Please don't give me some primitive list off an FAQ.

I'm not talking about some one time double spend, I'm talking about how the pools are so large of an attack vector, that it's trivial for governments to take over or impose their will on the network.  Also how it's supposed to be a decentralized network without trusted 3rd parties, yet the tiny amount of mining pools are the trusted third parties.  The protocol never actually succeeded in it's stated goals, and is currently just a giant fugazi.

Do you remember the initial Bitcoin premise and intro to the world?  When Satoshi types he claims to have figured out a way to create decentralized consensus without trusted third parties?  Everyone gives him credit like he actually succeeded. 

He never did succeed.


Again you post arguments based on your premises but not on hard facts.
It is trivial to see if the network behaves. All you need to do is have enough participants log broadcast transactions and from this you can derive if those transactions were put through.
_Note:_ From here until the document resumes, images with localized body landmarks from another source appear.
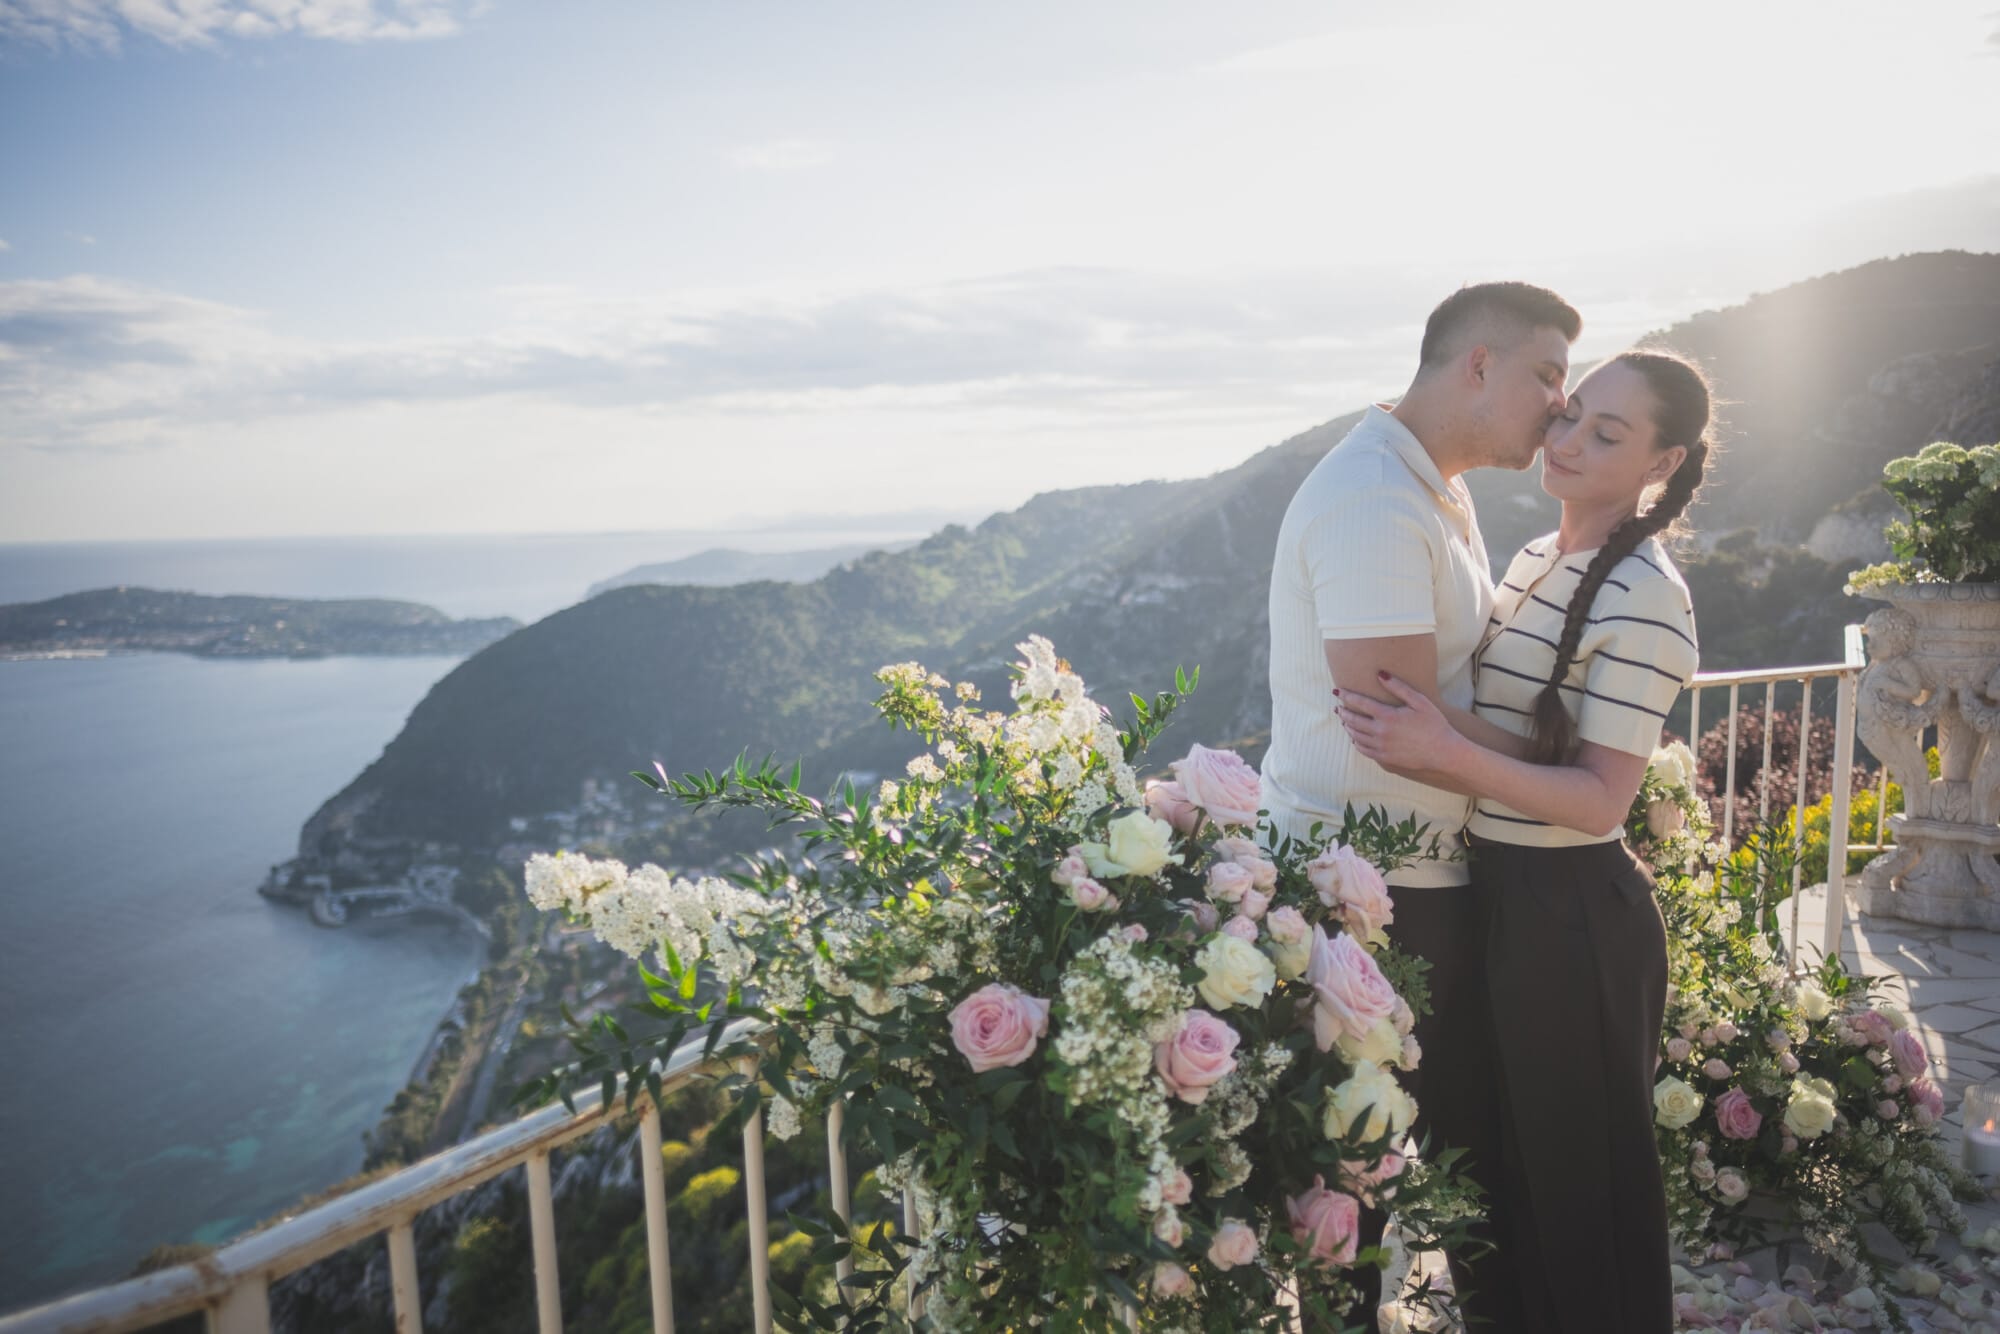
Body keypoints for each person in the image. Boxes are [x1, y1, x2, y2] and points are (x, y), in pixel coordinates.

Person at [1338, 348, 1712, 1333]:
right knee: (1491, 1183)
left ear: (1659, 461)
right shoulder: (1534, 562)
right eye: (1571, 412)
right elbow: (1531, 739)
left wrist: (1440, 752)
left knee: (1581, 1200)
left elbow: (1596, 799)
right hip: (1495, 897)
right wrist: (1434, 729)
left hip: (1574, 919)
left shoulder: (1647, 597)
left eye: (1608, 432)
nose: (1570, 439)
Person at [1261, 281, 1579, 1326]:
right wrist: (1560, 755)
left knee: (1454, 1150)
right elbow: (1400, 726)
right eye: (1545, 374)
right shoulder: (1370, 497)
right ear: (1476, 364)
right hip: (1367, 889)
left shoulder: (1432, 487)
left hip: (1419, 872)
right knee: (1352, 1173)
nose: (1558, 406)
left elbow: (1439, 710)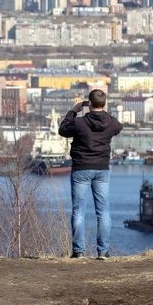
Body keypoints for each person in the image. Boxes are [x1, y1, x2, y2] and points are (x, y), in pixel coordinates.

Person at [58, 89, 123, 260]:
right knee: (103, 211)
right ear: (104, 103)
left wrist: (73, 111)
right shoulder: (110, 123)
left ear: (89, 103)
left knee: (78, 211)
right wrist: (103, 111)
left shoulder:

Bitcoin has probabilistic consensus on the blockchain. Do you even know what this means? It means that the probability of a block not changing converges towards 1.
So unless you use checkpointing (which is basically consensus enforced through the protocol) you never have a 100% certainty that your transaction is stable.
That does not matter however as a very large probability is good enough for most use cases.

You do not have to trust third parties because you can observe their behaviour and decide for yourself if a transaction has reached a level of trust you desire.
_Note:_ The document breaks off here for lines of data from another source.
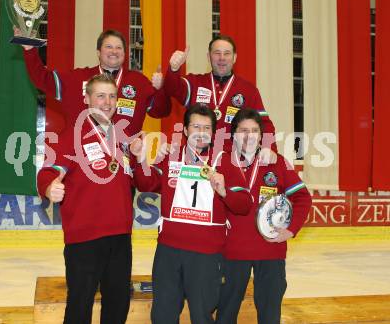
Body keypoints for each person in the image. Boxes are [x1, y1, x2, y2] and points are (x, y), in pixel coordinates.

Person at [130, 103, 254, 324]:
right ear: (186, 130)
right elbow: (147, 183)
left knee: (202, 315)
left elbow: (244, 205)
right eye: (196, 127)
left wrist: (224, 191)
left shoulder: (226, 161)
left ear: (213, 133)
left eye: (207, 128)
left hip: (205, 254)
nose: (201, 133)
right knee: (162, 315)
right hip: (169, 251)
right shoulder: (172, 155)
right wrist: (141, 159)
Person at [37, 74, 135, 324]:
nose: (107, 102)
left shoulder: (121, 137)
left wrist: (143, 158)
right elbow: (48, 172)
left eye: (112, 96)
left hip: (120, 238)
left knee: (118, 303)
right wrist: (49, 188)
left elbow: (136, 180)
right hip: (85, 240)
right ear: (86, 99)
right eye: (100, 95)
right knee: (80, 306)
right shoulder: (73, 134)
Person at [215, 108, 312, 324]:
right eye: (243, 131)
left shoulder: (278, 162)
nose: (249, 136)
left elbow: (303, 198)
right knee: (225, 313)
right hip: (232, 251)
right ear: (233, 135)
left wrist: (291, 229)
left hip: (270, 250)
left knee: (269, 316)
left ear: (261, 135)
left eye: (254, 130)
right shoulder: (221, 163)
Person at [18, 28, 171, 138]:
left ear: (125, 53)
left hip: (126, 163)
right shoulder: (77, 78)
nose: (114, 51)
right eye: (108, 47)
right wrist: (30, 50)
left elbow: (161, 112)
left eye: (119, 48)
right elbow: (41, 78)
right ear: (98, 52)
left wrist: (160, 90)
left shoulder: (139, 82)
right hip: (83, 161)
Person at [163, 34, 277, 160]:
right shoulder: (195, 83)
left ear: (234, 58)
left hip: (233, 162)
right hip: (196, 160)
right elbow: (171, 88)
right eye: (217, 53)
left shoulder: (248, 90)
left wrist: (268, 147)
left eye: (227, 53)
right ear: (208, 57)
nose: (222, 58)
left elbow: (264, 124)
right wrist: (174, 69)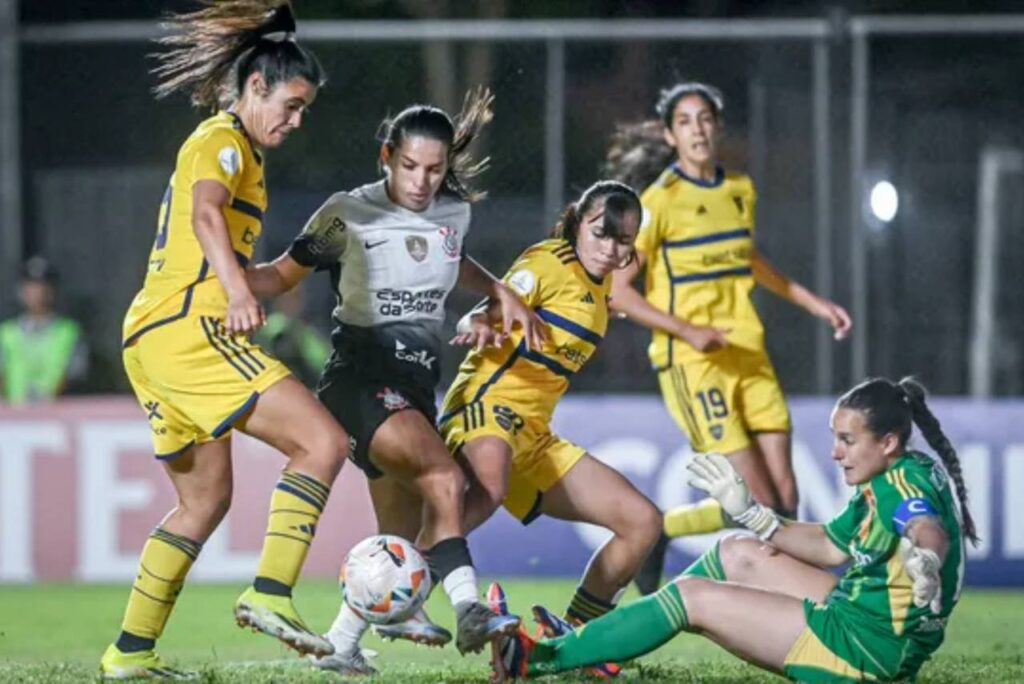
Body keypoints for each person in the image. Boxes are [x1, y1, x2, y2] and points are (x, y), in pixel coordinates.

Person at [245, 89, 545, 675]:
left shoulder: (453, 213)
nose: (422, 180)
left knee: (402, 534)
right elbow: (280, 276)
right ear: (387, 155)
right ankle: (469, 609)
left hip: (413, 388)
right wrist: (223, 277)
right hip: (358, 378)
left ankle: (341, 646)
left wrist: (498, 291)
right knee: (444, 478)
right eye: (410, 166)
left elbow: (448, 258)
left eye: (435, 169)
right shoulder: (347, 212)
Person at [101, 2, 348, 678]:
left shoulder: (246, 159)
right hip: (190, 328)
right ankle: (270, 592)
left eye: (305, 112)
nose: (295, 122)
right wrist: (236, 294)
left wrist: (304, 258)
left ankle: (129, 653)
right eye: (292, 105)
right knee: (323, 442)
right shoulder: (224, 137)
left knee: (204, 502)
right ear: (257, 86)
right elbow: (207, 214)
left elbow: (256, 273)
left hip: (153, 335)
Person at [495, 376, 977, 683]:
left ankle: (537, 659)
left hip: (863, 650)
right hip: (872, 624)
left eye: (847, 440)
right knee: (737, 552)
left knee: (691, 596)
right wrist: (751, 512)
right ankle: (601, 644)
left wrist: (927, 557)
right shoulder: (902, 468)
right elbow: (830, 546)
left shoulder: (900, 485)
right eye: (835, 438)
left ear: (887, 441)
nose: (835, 452)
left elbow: (925, 526)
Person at [604, 82, 853, 592]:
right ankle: (661, 532)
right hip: (692, 365)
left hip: (748, 353)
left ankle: (778, 597)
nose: (696, 129)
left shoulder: (740, 188)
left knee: (784, 500)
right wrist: (687, 330)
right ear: (672, 136)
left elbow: (750, 261)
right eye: (685, 122)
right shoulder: (658, 202)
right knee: (755, 501)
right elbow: (619, 292)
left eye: (704, 119)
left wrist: (813, 303)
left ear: (717, 127)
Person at [439, 180, 663, 676]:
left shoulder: (601, 289)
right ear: (578, 222)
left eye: (624, 240)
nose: (611, 248)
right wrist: (479, 319)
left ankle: (572, 644)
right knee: (487, 488)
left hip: (534, 435)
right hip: (485, 404)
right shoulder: (550, 260)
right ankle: (395, 579)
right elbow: (498, 302)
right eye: (602, 233)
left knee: (641, 522)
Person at [0, 256, 88, 404]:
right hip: (12, 418)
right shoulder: (6, 333)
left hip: (59, 417)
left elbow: (75, 377)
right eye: (31, 286)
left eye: (42, 286)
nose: (37, 292)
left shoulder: (68, 332)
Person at [253, 282, 331, 388]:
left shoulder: (305, 331)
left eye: (296, 297)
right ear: (277, 299)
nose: (292, 302)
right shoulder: (271, 329)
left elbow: (322, 362)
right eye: (287, 297)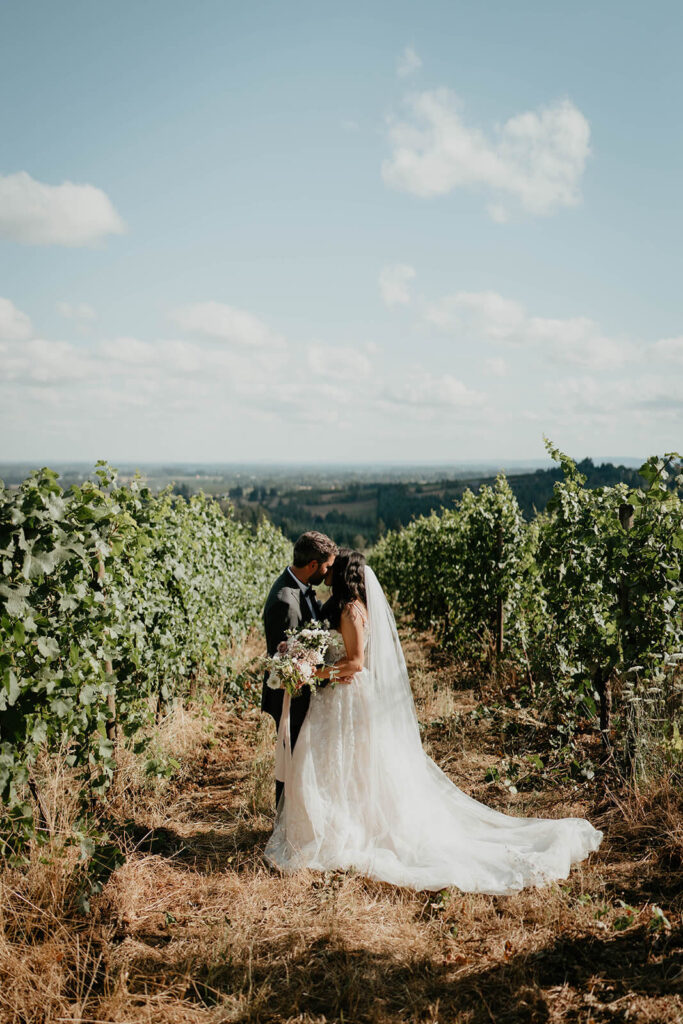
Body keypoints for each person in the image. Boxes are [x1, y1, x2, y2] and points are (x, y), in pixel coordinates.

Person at [264, 548, 603, 894]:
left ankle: (353, 828)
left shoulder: (351, 610)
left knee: (348, 762)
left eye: (334, 567)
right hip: (340, 698)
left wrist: (316, 671)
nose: (328, 571)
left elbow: (356, 664)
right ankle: (344, 822)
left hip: (347, 697)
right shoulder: (348, 607)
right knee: (347, 765)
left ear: (344, 573)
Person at [262, 530, 339, 807]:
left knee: (300, 759)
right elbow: (285, 662)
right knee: (291, 759)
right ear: (313, 566)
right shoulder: (286, 599)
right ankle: (285, 823)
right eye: (327, 567)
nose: (329, 573)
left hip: (303, 691)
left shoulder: (300, 590)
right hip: (291, 696)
Statments like saying bitcoin is just a "giant fugazi" just strengthens my assumption on your motives.
It is not so much about the security of bitcoin but more about you wanting another coin you deem more secure to succeed.

I think it is great that altcoins are exploring new routes and methods which can flow back into all other cryptos if they are valid and useful.
But lets face it. Altcoins need to inflate issues with bitcoin to give people an incentive to switch to them.

"Oh look, bitcoin is so horribly broken but coin xyz fixes all that and has free candy on top! who would not want free candy right*?"


* Disclaimer, I have large holdings in xyz coin.